The Washington PostDemocracy Dies in Darkness

Police stuck in mud, Greta Thunberg detained at coal protest in Germany

Updated January 17, 2023 at 2:52 p.m. EST|Published January 17, 2023 at 12:55 p.m. EST
A climate activist dressed up as a wizard taunted German police at a protest against coal mining operations in Lutzerath, Germany, on Jan. 14. (Video: YouTube Martin Lejeune)
3 min

BERLIN — Police dressed in black riot gear writhe in the thick brown mud, struggling to dislodge their feet from the quagmire. As several officers crawl toward a patch of grass, a climate activist dressed in a brown shroud pushes another officer back to the ground, to a cheer from the crowd.

The scene caught on video was one of many confrontations between protesters and security forces in recent days, as authorities razed the hamlet of Lützerath, in western Germany, clearing the way to expand a gaping open-pit coal mine.

Swedish climate activist Greta Thunberg, one of hundreds of protesters who have traveled to the area to demonstrate, was detained by police Tuesday for a second time, according to Alle Dörfer Bleiben, a group fighting the demolition of villages to make way for coal mining. Photos and video showed Thunberg being carried away by police.

Police detained climate activist Greta Thunberg near Lützerath, Germany, for protesting against a coal mine expansion on Jan. 17. (Video: Jackson Barton/The Washington Post)

But as of Tuesday, there was little left of Lützerath, and the activists who had occupied its buildings had been moved out, said David Dresen, a resident of the area and an activist with the group. “There’s nothing left to save,” he said.

The village became an emblem of Germany’s fallback on fossil fuels as the war in Ukraine signaled an end to cheap natural gas supplies from Russia. Activists argue that digging up the coal under Lützerath shows Germany is not serious about its climate commitments and highlights the hypocrisy of Europe’s largest economy, even as it sets ambitious goals for renewables.

Germany is firing up old coal plants, sparking fears climate goals will go up in smoke

In the days since the village was largely cleared, activists continued their demonstrations, trying to block roads into the mine and climbing on its huge digging equipment to prevent its use.

“The message is: It’s not about Lützerath; it never was,” Dresen said. “It’s about the coal. Even if Lützerath has fallen, we are still trying to close the mine.”

The Garzweiler II mine, run by the energy giant RWE, extracts about 25 million tons of lignite a year. Tens of thousands of residents have been displaced to accommodate the digging.

“Germany is really embarrassing itself right now,” Thunberg told reporters over the weekend. “I think it is absolutely absurd that this is happening in the year 2023.”

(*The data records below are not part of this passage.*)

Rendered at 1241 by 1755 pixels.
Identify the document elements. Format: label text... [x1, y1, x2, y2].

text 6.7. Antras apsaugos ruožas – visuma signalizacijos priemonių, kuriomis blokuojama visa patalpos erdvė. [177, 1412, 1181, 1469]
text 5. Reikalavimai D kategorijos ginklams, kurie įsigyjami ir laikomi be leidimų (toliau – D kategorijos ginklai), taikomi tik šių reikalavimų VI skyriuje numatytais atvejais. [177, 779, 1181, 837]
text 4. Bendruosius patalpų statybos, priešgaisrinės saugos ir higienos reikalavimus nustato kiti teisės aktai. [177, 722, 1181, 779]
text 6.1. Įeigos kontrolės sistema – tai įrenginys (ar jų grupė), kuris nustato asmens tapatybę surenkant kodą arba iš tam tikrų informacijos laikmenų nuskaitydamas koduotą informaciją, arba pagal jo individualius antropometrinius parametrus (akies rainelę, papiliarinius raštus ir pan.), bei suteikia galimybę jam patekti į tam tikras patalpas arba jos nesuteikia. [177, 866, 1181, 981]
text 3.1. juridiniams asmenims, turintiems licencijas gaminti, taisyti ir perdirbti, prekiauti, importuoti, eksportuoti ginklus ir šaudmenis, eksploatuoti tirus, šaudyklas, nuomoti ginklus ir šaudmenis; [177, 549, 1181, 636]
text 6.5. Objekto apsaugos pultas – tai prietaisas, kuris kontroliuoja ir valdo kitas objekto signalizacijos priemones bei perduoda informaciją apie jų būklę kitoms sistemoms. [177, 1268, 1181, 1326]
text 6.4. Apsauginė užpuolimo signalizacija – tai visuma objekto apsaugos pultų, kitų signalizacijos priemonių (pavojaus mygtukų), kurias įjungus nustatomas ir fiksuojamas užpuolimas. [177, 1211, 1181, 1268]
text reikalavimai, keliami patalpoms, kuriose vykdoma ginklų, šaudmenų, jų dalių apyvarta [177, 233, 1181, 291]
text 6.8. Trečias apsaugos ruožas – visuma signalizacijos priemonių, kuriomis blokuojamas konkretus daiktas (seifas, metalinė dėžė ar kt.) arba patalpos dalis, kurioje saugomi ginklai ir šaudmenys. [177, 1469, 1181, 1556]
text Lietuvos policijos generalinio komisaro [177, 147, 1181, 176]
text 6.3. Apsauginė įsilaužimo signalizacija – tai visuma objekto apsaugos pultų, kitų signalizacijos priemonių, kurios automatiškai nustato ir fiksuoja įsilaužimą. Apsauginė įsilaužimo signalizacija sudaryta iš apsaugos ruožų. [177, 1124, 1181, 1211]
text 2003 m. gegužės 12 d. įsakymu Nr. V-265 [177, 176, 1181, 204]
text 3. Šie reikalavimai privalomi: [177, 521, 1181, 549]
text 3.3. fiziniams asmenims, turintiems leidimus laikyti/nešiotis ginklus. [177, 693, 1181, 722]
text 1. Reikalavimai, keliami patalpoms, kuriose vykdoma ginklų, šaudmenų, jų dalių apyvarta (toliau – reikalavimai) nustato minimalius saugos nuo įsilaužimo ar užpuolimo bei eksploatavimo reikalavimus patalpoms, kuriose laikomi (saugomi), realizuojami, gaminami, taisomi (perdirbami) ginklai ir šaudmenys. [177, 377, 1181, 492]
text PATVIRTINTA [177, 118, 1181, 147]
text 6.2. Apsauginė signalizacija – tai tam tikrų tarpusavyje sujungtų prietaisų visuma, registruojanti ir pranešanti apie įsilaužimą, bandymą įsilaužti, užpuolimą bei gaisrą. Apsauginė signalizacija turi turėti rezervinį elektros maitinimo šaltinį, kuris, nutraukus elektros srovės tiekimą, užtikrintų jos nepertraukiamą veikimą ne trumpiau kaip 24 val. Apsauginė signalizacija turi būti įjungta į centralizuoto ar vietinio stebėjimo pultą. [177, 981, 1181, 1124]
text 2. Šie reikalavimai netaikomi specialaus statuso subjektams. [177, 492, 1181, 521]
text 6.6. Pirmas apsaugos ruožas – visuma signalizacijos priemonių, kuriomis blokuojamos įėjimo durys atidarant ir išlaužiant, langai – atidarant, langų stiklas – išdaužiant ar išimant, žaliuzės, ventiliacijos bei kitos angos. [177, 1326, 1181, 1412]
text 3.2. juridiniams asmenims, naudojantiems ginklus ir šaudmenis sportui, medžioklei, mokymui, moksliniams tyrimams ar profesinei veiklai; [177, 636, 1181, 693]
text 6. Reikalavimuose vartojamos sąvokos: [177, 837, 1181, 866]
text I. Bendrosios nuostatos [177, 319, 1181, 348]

The demolition proceeded despite Germany’s pledge to wean itself off coal by 2030, eight years earlier than planned. In a deal with the government last year, RWE was allowed to dig under Lützerath but agreed not to demolish five other villages and to stop mining early.

Some climate activists had camped out in the village for more than two years, occupying an 18th-century farmhouse and its outbuildings after the last farmer left.

But after the land legally passed to RWE and courts confirmed that the activists had to go, police began clearing the area last week, dragging protesters out of buildings and dismantling their treehouses.

Additional activists, including Thunberg, arrived over the weekend to bolster the resistance effort.

Activists accused police of using excessive force to break up their demonstrations. One video showed police with batons charging at protesters.

North Rhine-Westphalia’s interior minister, Herbert Reul, told a weekend talk show that he believed police forces had been “highly professional,” but that accusations of police use of excessive force would be investigated.

“The core of the conflict in Lützerath is not between the Minister of the Interior and activists, but one between society and fossil destruction,” tweeted Fridays for Future activist Luisa Neubauer. “Climate conflicts are not solved by police operations or the criminalization of committed citizens. They are solved by keeping climate promises quickly and fairly.”